Previously, some of the showers used a gallon of water in about 17 seconds, Griffin said. Due to these restrictors, about 30,000 gallons is saved daily.

 

“It equates to about 14 million gallons a year, which ends up saving us $186,000 a year,” said Griffin, a native of Wattsburg, Pennsylvania.

The wing considers it important to demonstrate proper stewardship of resources, which includes being conscious and conservative of water usage.

 

“We are in a very arid country and water scarcity is a serious issue for the local people,” said Marsden, who is a native of Naperville, Illinois, and deployed from Scott Air Force Base, Illinois. “All water on base, with the exception of our bottled water used for drinking and cooking, comes from a single source: a well, which draws water from an aquifer located approximately 1,800 feet underground. If the U.S. overdraws from this well, we run the potential risk of our supply being temporarily shut off.”

 

Conserving water is not just important to save money; it also help improves relations with the local community and host country.

 

Water is a limited and scarce resource in this area. The 332nd ECES go out of their way to find ways to save water, said Griffin, who is deployed from Whiteman AFB, Missouri.

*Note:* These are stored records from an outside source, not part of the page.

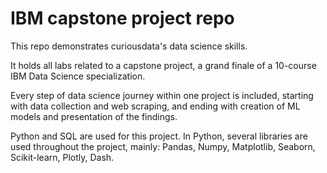 # IBM capstone project repo
This repo demonstrates curiousdata's data science skills.

It holds all labs related to a capstone project, a grand finale of a 10-course IBM Data Science specialization.

Every step of data science journey within one project is included, starting with data collection and web scraping, and ending with creation of ML models and presentation of the findings.

Python and SQL are used for this project. In Python, several libraries are used throughout the project, mainly: Pandas, Numpy, Matplotlib, Seaborn, Scikit-learn, Plotly, Dash.
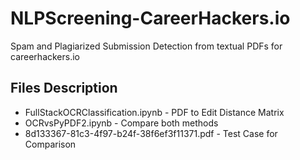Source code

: # NLPScreening-CareerHackers.io
Spam and Plagiarized Submission Detection from textual PDFs for careerhackers.io

## Files Description
* FullStackOCRClassification.ipynb - PDF to Edit Distance Matrix 
* OCRvsPyPDF2.ipynb - Compare both methods
* 8d133367-81c3-4f97-b24f-38f6ef3f11371.pdf - Test Case for Comparison
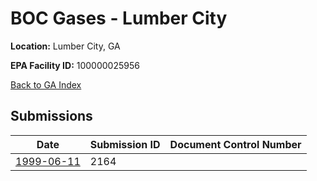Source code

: # BOC Gases - Lumber City

**Location:** Lumber City, GA

**EPA Facility ID:** 100000025956

[Back to GA Index](../../index.md)

## Submissions

| Date | Submission ID | Document Control Number |
|------|--------------|-------------------------|
| [1999-06-11](submissions/2164.md) | 2164 |  |
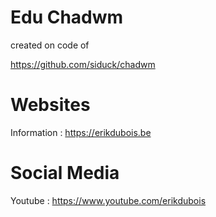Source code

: # Edu Chadwm 

created on code of


https://github.com/siduck/chadwm



# Websites

Information : https://erikdubois.be


# Social Media

Youtube  : https://www.youtube.com/erikdubois
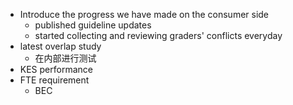 - Introduce the progress we have made on the consumer side
	- published guideline updates
	- started collecting and reviewing graders' conflicts everyday
- latest overlap study
	- 在内部进行测试
- KES performance
- FTE requirement
	- BEC
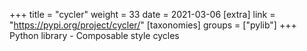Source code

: +++
title = "cycler"
weight = 33
date = 2021-03-06
[extra]
link = "https://pypi.org/project/cycler/"
[taxonomies]
groups = ["pylib"]
+++
Python library - Composable style cycles

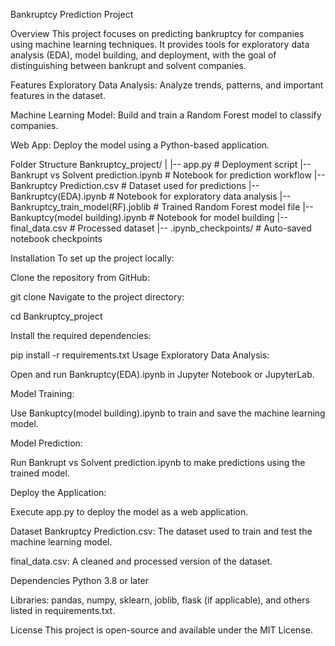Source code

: Bankruptcy Prediction Project

Overview
This project focuses on predicting bankruptcy for companies using machine learning techniques. It provides tools for exploratory data analysis (EDA), model building, and deployment, with the goal of distinguishing between bankrupt and solvent companies.

Features
Exploratory Data Analysis: Analyze trends, patterns, and important features in the dataset.

Machine Learning Model: Build and train a Random Forest model to classify companies.

Web App: Deploy the model using a Python-based application.

Folder Structure
Bankruptcy_project/
|
|-- app.py                             # Deployment script
|-- Bankrupt vs Solvent prediction.ipynb # Notebook for prediction workflow
|-- Bankruptcy Prediction.csv          # Dataset used for predictions
|-- Bankruptcy(EDA).ipynb              # Notebook for exploratory data analysis
|-- Bankruptcy_train_model(RF).joblib  # Trained Random Forest model file
|-- Bankuptcy(model building).ipynb    # Notebook for model building
|-- final_data.csv                     # Processed dataset
|-- .ipynb_checkpoints/                # Auto-saved notebook checkpoints


Installation
To set up the project locally:

Clone the repository from GitHub:

git clone <repository-url>
Navigate to the project directory:

cd Bankruptcy_project

Install the required dependencies:

pip install -r requirements.txt
Usage
Exploratory Data Analysis:

Open and run Bankruptcy(EDA).ipynb in Jupyter Notebook or JupyterLab.

Model Training:

Use Bankuptcy(model building).ipynb to train and save the machine learning model.

Model Prediction:

Run Bankrupt vs Solvent prediction.ipynb to make predictions using the trained model.

Deploy the Application:

Execute app.py to deploy the model as a web application.

Dataset
Bankruptcy Prediction.csv: The dataset used to train and test the machine learning model.

final_data.csv: A cleaned and processed version of the dataset.

Dependencies
Python 3.8 or later

Libraries: pandas, numpy, sklearn, joblib, flask (if applicable), and others listed in requirements.txt.

License
This project is open-source and available under the MIT License.
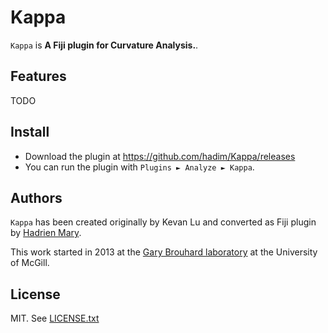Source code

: # Kappa

`Kappa` is **A Fiji plugin for Curvature Analysis.**.

## Features

TODO

## Install

- Download the plugin at https://github.com/hadim/Kappa/releases
- You can run the plugin with `Plugins ► Analyze ► Kappa`.

## Authors

`Kappa` has been created originally by Kevan Lu and converted as Fiji plugin by [Hadrien Mary](mailto:hadrien.mary@gmail.com).

This work started in 2013 at the [Gary Brouhard laboratory](http://brouhardlab.mcgill.ca/) at the University of McGill.

## License

MIT. See [LICENSE.txt](LICENSE.txt)
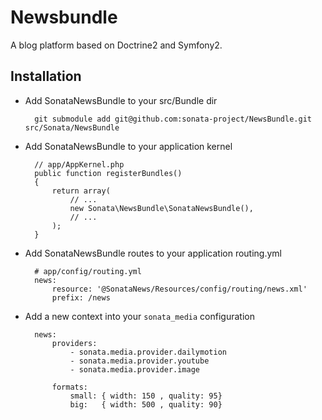 # Newsbundle

A blog platform based on Doctrine2 and Symfony2.

## Installation

* Add SonataNewsBundle to your src/Bundle dir

        git submodule add git@github.com:sonata-project/NewsBundle.git src/Sonata/NewsBundle

* Add SonataNewsBundle to your application kernel

        // app/AppKernel.php
        public function registerBundles()
        {
            return array(
                // ...
                new Sonata\NewsBundle\SonataNewsBundle(),
                // ...
            );
        }

* Add SonataNewsBundle routes to your application routing.yml

        # app/config/routing.yml
        news:
            resource: '@SonataNews/Resources/config/routing/news.xml'
            prefix: /news

* Add a new context into your ``sonata_media`` configuration


        news:
            providers:
                - sonata.media.provider.dailymotion
                - sonata.media.provider.youtube
                - sonata.media.provider.image

            formats:
                small: { width: 150 , quality: 95}
                big:   { width: 500 , quality: 90}
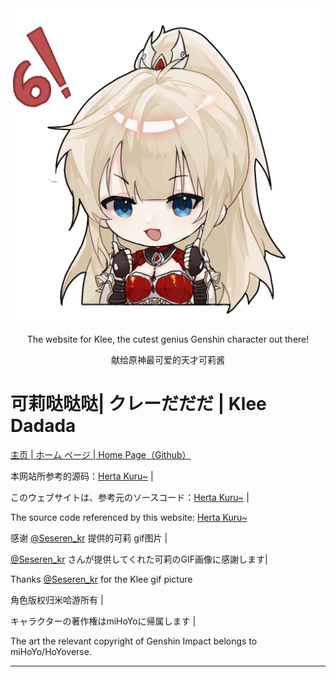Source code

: <div align="center"><img src="img/welcome.gif"></div>



<div align="center"><p>The website for Klee, the cutest genius Genshin character out there!</p>
<p>献给原神最可爱的天才可莉酱</p></div>

# 可莉哒哒哒| クレーだだだ | Klee Dadada 

[主页 | ホーム ページ | Home Page（Github）](https://github.com/genshinKlee/KleeDadada)



本网站所参考的源码：[Herta Kuru~](https://github.com/duiqt/herta_kuru) |

このウェブサイトは、参考元のソースコード：[Herta Kuru~](https://github.com/duiqt/herta_kuru) |

The source code referenced by this website: [Herta Kuru~](https://github.com/duiqt/herta_kuru) 



感谢 [@Seseren_kr](https://twitter.com/Seseren_kr) 提供的可莉 gif图片 | 

 [@Seseren_kr](https://twitter.com/Seseren_kr) さんが提供してくれた可莉のGIF画像に感謝します| 

Thanks [@Seseren_kr](https://twitter.com/Seseren_kr) for the Klee gif picture



角色版权归米哈游所有 |

キャラクターの著作権はmiHoYoに帰属します |

The art the relevant copyright of Genshin Impact belongs to miHoYo/HoYoverse.



---



















































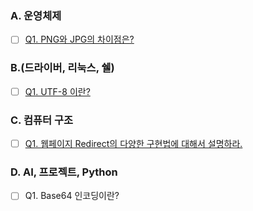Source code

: ### A. 운영체제

- [ ] [Q1. PNG와 JPG의 차이점은?](./A-1.md)

### B.(드라이버, 리눅스, 쉘)

- [ ] [Q1. UTF-8 이란?](./B-1.md)

### C. 컴퓨터 구조

- [ ] [Q1. 웹페이지 Redirect의 다양한 구현법에 대해서 설명하라.](./C-1.md)

### D. AI, 프로젝트, Python

- [ ] Q1. Base64 인코딩이란?
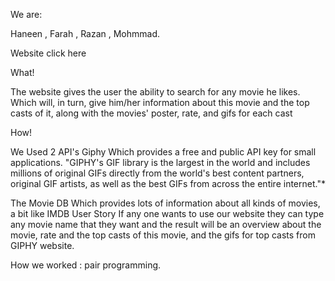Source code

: <p>We are:</p>
<p>Haneen , Farah , Razan , Mohmmad.</p>
<p>Website click here
<a href=""></a></p>
<p>What!</p>
<p>The website gives the user the ability to search for any movie he likes. Which will, in turn, give him/her information about this movie and the top casts of it, along with the movies' poster, rate, and gifs for each cast</p>

<p>How!</p>
<p>We Used 2 API's Giphy
Which provides a free and public API key for small applications.
"GIPHY's GIF library is the largest in the world and includes millions of original GIFs directly from the world's best content partners, original GIF artists, as well as the  best GIFs from across the entire internet."*</p>
<p>The Movie DB
Which provides lots of information about all kinds of movies, a bit like IMDB
User Story
If any one wants to use our website they can type any movie name that they want and the result will be an overview about the movie, rate and the top casts of this movie, and the gifs for top casts from GIPHY website.</p>
<p>How we worked :
pair programming.</p>
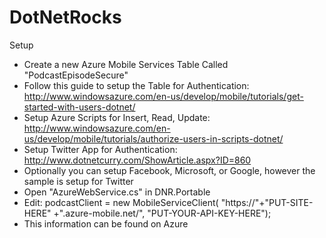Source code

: DotNetRocks
===========

Setup

* Create a new Azure Mobile Services Table Called "PodcastEpisodeSecure"
* Follow this guide to setup the Table for Authentication: http://www.windowsazure.com/en-us/develop/mobile/tutorials/get-started-with-users-dotnet/
* Setup Azure Scripts for Insert, Read, Update: http://www.windowsazure.com/en-us/develop/mobile/tutorials/authorize-users-in-scripts-dotnet/
* Setup Twitter App for Authentication: http://www.dotnetcurry.com/ShowArticle.aspx?ID=860
* Optionally you can setup Facebook, Microsoft, or Google, however the sample is setup for Twitter
* Open "AzureWebService.cs" in DNR.Portable
* Edit: podcastClient = new MobileServiceClient(
        "https://"+"PUT-SITE-HERE" +".azure-mobile.net/",
        "PUT-YOUR-API-KEY-HERE");
* This information can be found on Azure
        
        


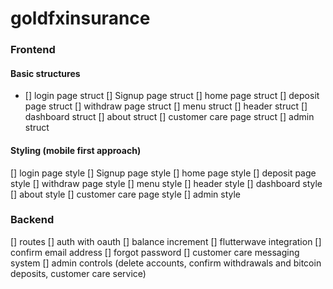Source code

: # goldfxinsurance

### Frontend
#### Basic structures
- [] login page struct
[] Signup page struct
[] home page struct
[] deposit page struct
[] withdraw page struct
[] menu struct
[] header struct
[] dashboard struct
[] about struct
[] customer care page struct
[] admin struct

#### Styling (mobile first approach)
[] login page style
[] Signup page style
[] home page style
[] deposit page style
[] withdraw page style
[] menu style
[] header style
[] dashboard style
[] about style
[] customer care page style
[] admin style

### Backend
[] routes
[] auth with oauth
[] balance increment
[] flutterwave integration
[] confirm email address
[] forgot password
[] customer care messaging system
[] admin controls (delete accounts, confirm withdrawals and bitcoin deposits, customer care service)
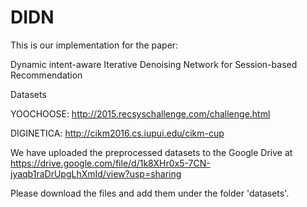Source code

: # DIDN
This is our implementation for the paper:

Dynamic intent-aware Iterative Denoising Network for Session-based Recommendation 


Datasets

YOOCHOOSE: http://2015.recsyschallenge.com/challenge.html

DIGINETICA: http://cikm2016.cs.iupui.edu/cikm-cup

We have uploaded the preprocessed datasets to the Google Drive at https://drive.google.com/file/d/1k8XHr0x5-7CN-jyaqb1raDrUpgLhXmId/view?usp=sharing

Please download the files and add them under the folder 'datasets'.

 “They are always under restrictions and it is expensive for them to purchase the water,” Griffin explained. “It is really hard for them to get water for things like agriculture. So, when they see us coming in and using tons and tons of water, it creates animosity.”

 

By saving the water, we are creating better community relations, he elaborated, adding that our host nation partners noticed the difference in our water usage since adding the water flow restrictors and “are appreciating our efforts” to save water.

 

Water is used for more than showering, laundry, handwashing stations and other hygiene care. It is also used for dust management, fire prevention, construction work and more.

 

The construction includes developing a new living area for the military and upgrading work centers and other parts of the base.

 

“With the new construction and everything that is going on, we are really close on the amount of water we can use,” he continued. “By conserving the water, it makes it so we can still work on the projects we have going on around base and keep upgrading things.

 

People on base can also help save water during their normal activities, which are no different than standard water conservation efforts asked of personnel at their home stations.

 

The 332nd ECES asks for people to not leave the sink running while shaving or brushing their teeth. Also, when using a handwashing station, do not leave the sink running for the next person. Furthermore, people should use minimal water while showering and to take “combat showers,” which is running the water only while rinsing.

 

The 332nd ECES has more plans slated to save and recycle additional water.

 

“We are going to be installing a reverse osmosis unit for the dining facility,” Griffin explained. “It is a form of water purification that uses water pressure to force the water through a semi-permeable membrane before the filter. When it comes out, you will have two different streams of water: you’ll have a really nice potable water that you can drink and then you’ll have rest of the water with all of those salts and minerals.”

 

The brine water will be recycled around to a few different parts of the base to be re-used as shower and laundry water.

 

“It will be mixed with non-portable water and, in essence, make the water softer so you can use less soap for your laundry and have less dry skin from taking showers,” said Griffin.

 

The 332nd ECES will continue to seek out other ways to conserve water in the future.

 

“We are always looking for ways to improve and save money,” Griffin said. “Essentially, we are looking to find ways to leave it better than we found it and to search for ways to eliminate waste.”

 

In the event that a shower does not have proper water pressure, if the drains are clogged or if there are any other problems with the latrines, contact 332nd ECES customer service. The number is located on the door of each latrine and they will respond to the issue within 24 hours.